10-methoxyibogamine (commonly known as ibogaine) is a naturally occurring psychedelic substance of the tryptamine class. ibogaine is an indole alkaloid found in some plants of the apocynaceae family such as tabernanthe iboga, voacanga africana and tabernaemontana undulata.
in west central africa, low dosages of tabernanthe iboga extracts have been used by indigenous people against fatigue, hunger and thirst. higher dosages capable of inducing visionary states are used for initiation rituals during religious ceremonies. ibogaine’s medical history in the west began in the early 1900s when it was indicated for use as a neuromuscular stimulant. in the 1940s and 1950s, its suitability as potential cardiovascular drug was studied. later in the 1960s, the substance received much attention because of its potential applicability as an anti-addiction medication.
the pharmacology of ibogaine is complex and poorly understood. while largely behaving as a serotonergic psychedelic, ibogaine interacts with numerous brain systems including transporters, opioid receptors, sigma receptors, glutamate receptors, and nicotinic receptors. ibogaine’s complex pharmacology entails a significant potential to generate adverse effects, particularly on the cardiovascular system. its use has been associated with at least 12 deaths since 1990.
ibogaine is not currently approved for any medical uses in the united states. preliminary research in animals indicates that it could potentially be used for treatment of addiction; however, there is a lack of non-anecdotal data in humans. although not licensed as therapeutic drug and despite safety concerns, ibogaine is currently used as an anti-addiction medication in dozens of clinics worldwide.
history and culture
the iboga tree is the central pillar of the bwiti religion practiced in west-central africa, mainly gabon, cameroon, and the republic of the congo, which uses the alkaloid-containing roots of the plant for its psychoactive properties in a number of ceremonies. ibogaine is also used by indigenous peoples in low doses to combat fatigue, hunger, and thirst.
research of ibogaine started in late 19th century. a published description of the ceremonial use of t. iboga in gabon appears in 1885. ibogaine was first extracted and crystallized from the t. iboga root in 1901. the total synthesis of ibogaine was described in 1956 and structural elucidation by x-ray crystallography was completed in 1960.
ibogaine, or 12-methoxyibogamine, is an indole alkaloid molecule of the tryptamine chemical class. tryptamines share a core structure composed of a bicyclic indole heterocycle attached at r3 to an amino group via an ethyl side chain. while ibogaine contains a tryptamine backbone, the structure features substitutions distinct from other hallucinogenic tryptamines.
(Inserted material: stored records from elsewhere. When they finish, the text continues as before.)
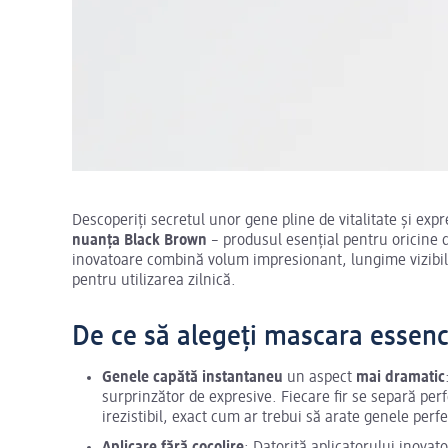
Descoperiți secretul unor gene pline de vitalitate și ex
nuanța Black Brown
– produsul esențial pentru oricine 
inovatoare combină volum impresionant, lungime vizibilă 
pentru utilizarea zilnică.
De ce să alegeți mascara essen
Genele capătă instantaneu
un aspect
mai dramatic
surprinzător de expresive. Fiecare fir se separă perfe
irezistibil, exact cum ar trebui să arate genele perfe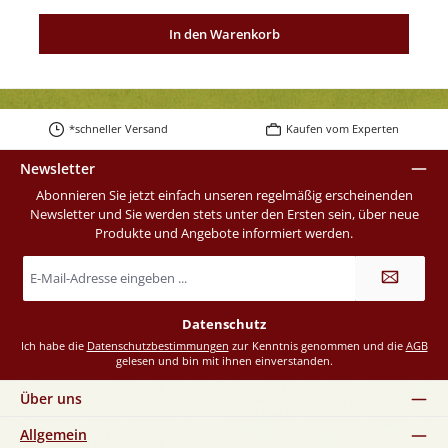
In den Warenkorb
*schneller Versand
Kaufen vom Experten
Newsletter
Abonnieren Sie jetzt einfach unseren regelmäßig erscheinenden
Newsletter und Sie werden stets unter den Ersten sein, über neue
Produkte und Angebote informiert werden.
E-
Mail-
Adresse
*
Datenschutz
Ich habe die
Datenschutzbestimmungen
zur Kenntnis genommen und die
AGB
gelesen und bin mit ihnen einverstanden.
Über uns
Allgemein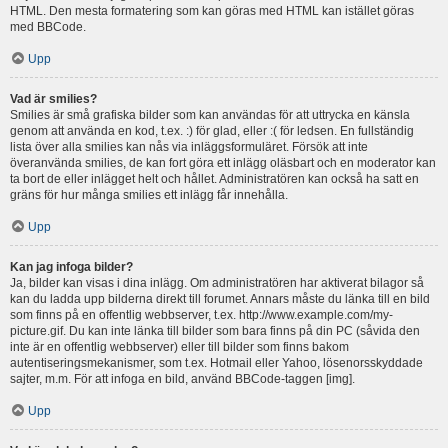
HTML. Den mesta formatering som kan göras med HTML kan istället göras
med BBCode.
Upp
Vad är smilies?
Smilies är små grafiska bilder som kan användas för att uttrycka en känsla
genom att använda en kod, t.ex. :) för glad, eller :( för ledsen. En fullständig
lista över alla smilies kan nås via inläggsformuläret. Försök att inte
överanvända smilies, de kan fort göra ett inlägg oläsbart och en moderator kan
ta bort de eller inlägget helt och hållet. Administratören kan också ha satt en
gräns för hur många smilies ett inlägg får innehålla.
Upp
Kan jag infoga bilder?
Ja, bilder kan visas i dina inlägg. Om administratören har aktiverat bilagor så
kan du ladda upp bilderna direkt till forumet. Annars måste du länka till en bild
som finns på en offentlig webbserver, t.ex. http://www.example.com/my-
picture.gif. Du kan inte länka till bilder som bara finns på din PC (såvida den
inte är en offentlig webbserver) eller till bilder som finns bakom
autentiseringsmekanismer, som t.ex. Hotmail eller Yahoo, lösenorsskyddade
sajter, m.m. För att infoga en bild, använd BBCode-taggen [img].
Upp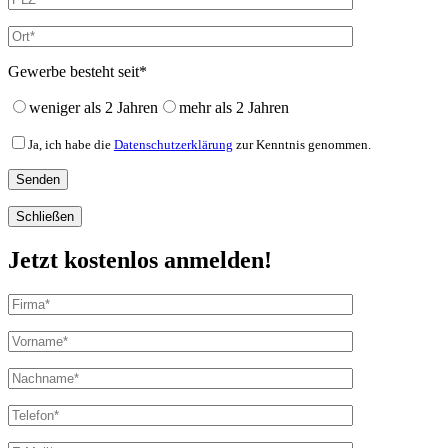
Gewerbe besteht seit*
weniger als 2 Jahren
mehr als 2 Jahren
Ja, ich habe die
Datenschutzerklärung
zur Kenntnis genommen.
Schließen
Jetzt kostenlos anmelden!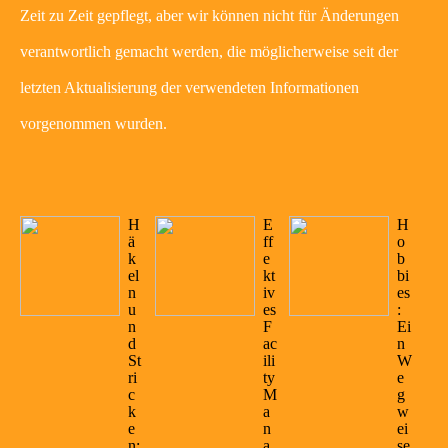
Zeit zu Zeit gepflegt, aber wir können nicht für Änderungen
verantwortlich gemacht werden, die möglicherweise seit der
letzten Aktualisierung der verwendeten Informationen
vorgenommen wurden.
H
E
H
ä
ff
o
k
e
b
el
kt
bi
n
iv
es
u
es
:
n
F
Ei
d
ac
n
St
ili
W
ri
ty
e
c
M
g
k
a
w
e
n
ei
n:
a
se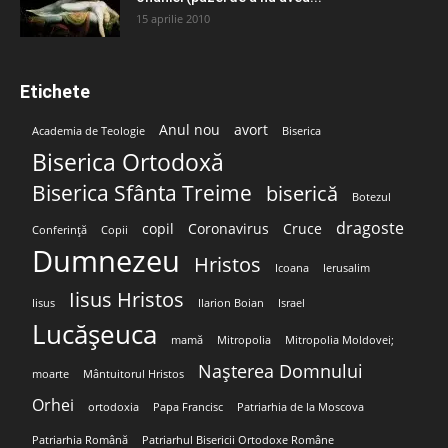
15 aprilie 2010
Etichete
Anul nou
avort
Academia de Teologie
Biserica
Biserica Ortodoxă
Biserica Sfânta Treime
biserică
Botezul
dragoste
copil
Coronavirus
Cruce
Conferință
Copii
Dumnezeu
Hristos
Icoana
Ierusalim
Iisus Hristos
Iisus
Ilarion Boian
Israel
Lucășeuca
mamă
Mitropolia
Mitropolia Moldovei;
Nașterea Domnului
moarte
Mântuitorul Hristos
Orhei
ortodoxia
Papa Francisc
Patriarhia de la Moscova
Patriarhia Română
Patriarhul Bisericii Ortodoxe Române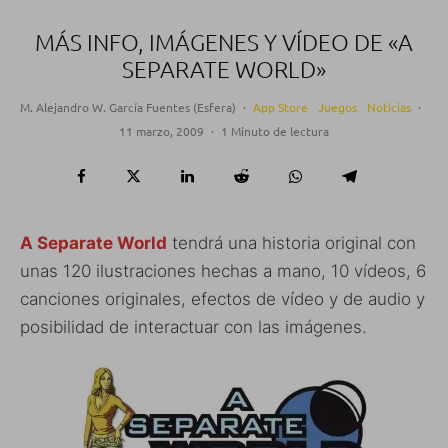
MÁS INFO, IMÁGENES Y VÍDEO DE «A
SEPARATE WORLD»
M. Alejandro W. García Fuentes (Esfera)
·
App Store
Juegos
Noticias
·
11 marzo, 2009
·
1 Minuto de lectura
A Separate World
tendrá una historia original con
unas 120 ilustraciones hechas a mano, 10 vídeos, 6
canciones originales, efectos de vídeo y de audio y
posibilidad de interactuar con las imágenes.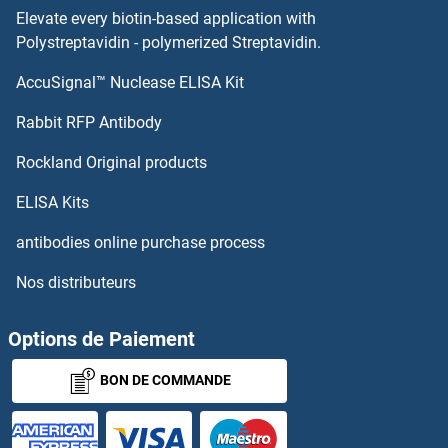
Elevate every biotin-based application with
Polystreptavidin - polymerized Streptavidin.
FYN Kits ELISA
AccuSignal™ Nuclease ELISA Kit
GABRA3 Kits ELISA
Rabbit RFP Antibody
GABRA4 Kits ELISA
Rockland Original products
GAD Kits ELISA
ELISA Kits
antibodies online purchase process
GAD65 Kits ELISA
Nos distributeurs
GADD34 Kits ELISA
Options de Paiement
GADD45A Kits ELISA
BON DE COMMANDE
GADD45G Kits ELISA
GAK Kits ELISA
ibogaine is substituted at r10 of its structure with a methoxy group. the location of this substitution is identical to other r5 substituted tryptamines, notably 5-meo-dmt. the traditional amino attached ethyl chain of tryptamine is incorporated into a seven member nitrogenous azepine ring. the azepine ring is fused to three interlocked cyclohexane rings, attached at the integrated tryptamine nitrogen of azepine and two carbons over. attached to the fusion of cyclohexane rings is an ethyl chain at r7.
ibogaine is obtained either by extraction from the iboga plant or by semi-synthesis from the precursor compound voacangine, another plant alkaloid.
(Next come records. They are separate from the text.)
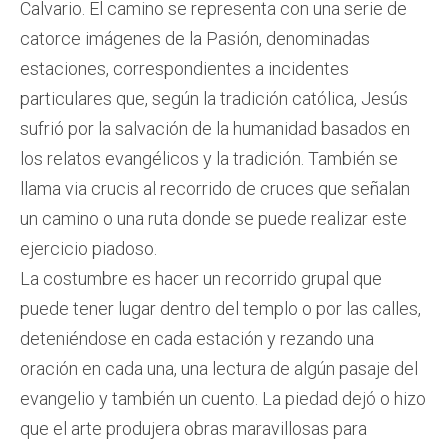
Calvario. El camino se representa con una serie de
catorce imágenes de la Pasión, denominadas
estaciones, correspondientes a incidentes
particulares que, según la tradición católica, Jesús
sufrió por la salvación de la humanidad basados en
los relatos evangélicos y la tradición. También se
llama via crucis al recorrido de cruces que señalan
un camino o una ruta donde se puede realizar este
ejercicio piadoso.
La costumbre es hacer un recorrido grupal que
puede tener lugar dentro del templo o por las calles,
deteniéndose en cada estación y rezando una
oración en cada una, una lectura de algún pasaje del
evangelio y también un cuento. La piedad dejó o hizo
que el arte produjera obras maravillosas para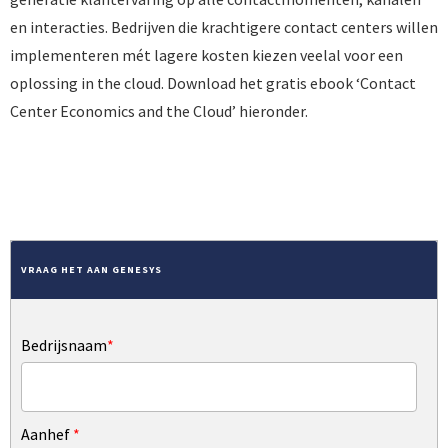
en interacties. Bedrijven die krachtigere contact centers willen
implementeren mét lagere kosten kiezen veelal voor een
oplossing in the cloud. Download het gratis ebook ‘Contact
Center Economics and the Cloud’ hieronder.
DOWNLOAD HET GRATIS EBOOK
VRAAG HET AAN GENESYS
Bedrijsnaam
*
Aanhef
*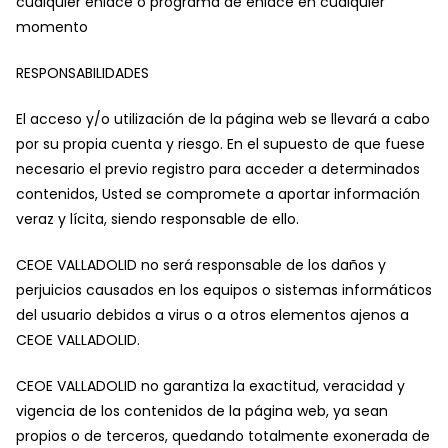
cualquier enlace o programa de enlace en cualquier
momento
RESPONSABILIDADES
El acceso y/o utilización de la página web se llevará a cabo
por su propia cuenta y riesgo. En el supuesto de que fuese
necesario el previo registro para acceder a determinados
contenidos, Usted se compromete a aportar información
veraz y lícita, siendo responsable de ello.
CEOE VALLADOLID no será responsable de los daños y
perjuicios causados en los equipos o sistemas informáticos
del usuario debidos a virus o a otros elementos ajenos a
CEOE VALLADOLID.
CEOE VALLADOLID no garantiza la exactitud, veracidad y
vigencia de los contenidos de la página web, ya sean
propios o de terceros, quedando totalmente exonerada de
ibogaine is believed to produce its psychedelic effects from its binding efficacy at the 5-ht2a receptor. however, the role of these interactions and how they result in the psychedelic experience continues to remain elusive.
ibogaine is rapidly metabolized in the human body into noribogaine. noribogaine acts as a serotonin reuptake inhibitor. it also acts as a moderate κ-opioid receptor agonist and weak µ-opioid receptor agonist or weak partial agonist. it is possible that the action of ibogaine at the kappa opioid receptor may contribute significantly to the psychoactive effects. salvia divinorum is another plant recognized for its strong hallucinogenic properties; it contains the chemical salvinorin a which is also a highly selective kappa opioid agonist.
both ibogaine and noribogaine have a plasma half-life of around two hours in rats, although the half-life of noribogaine is slightly longer than that of the parent compound. it is proposed that ibogaine is deposited in fat and metabolized into noribogaine as it is released. after ibogaine ingestion in humans, noribogaine shows higher plasma levels than ibogaine and is detected for a longer period than ibogaine. noribogaine is also more potent than ibogaine in rat drug discrimination assays when tested for the subjective effects of ibogaine.
ibogaine also has activity as an nmda receptor antagonist.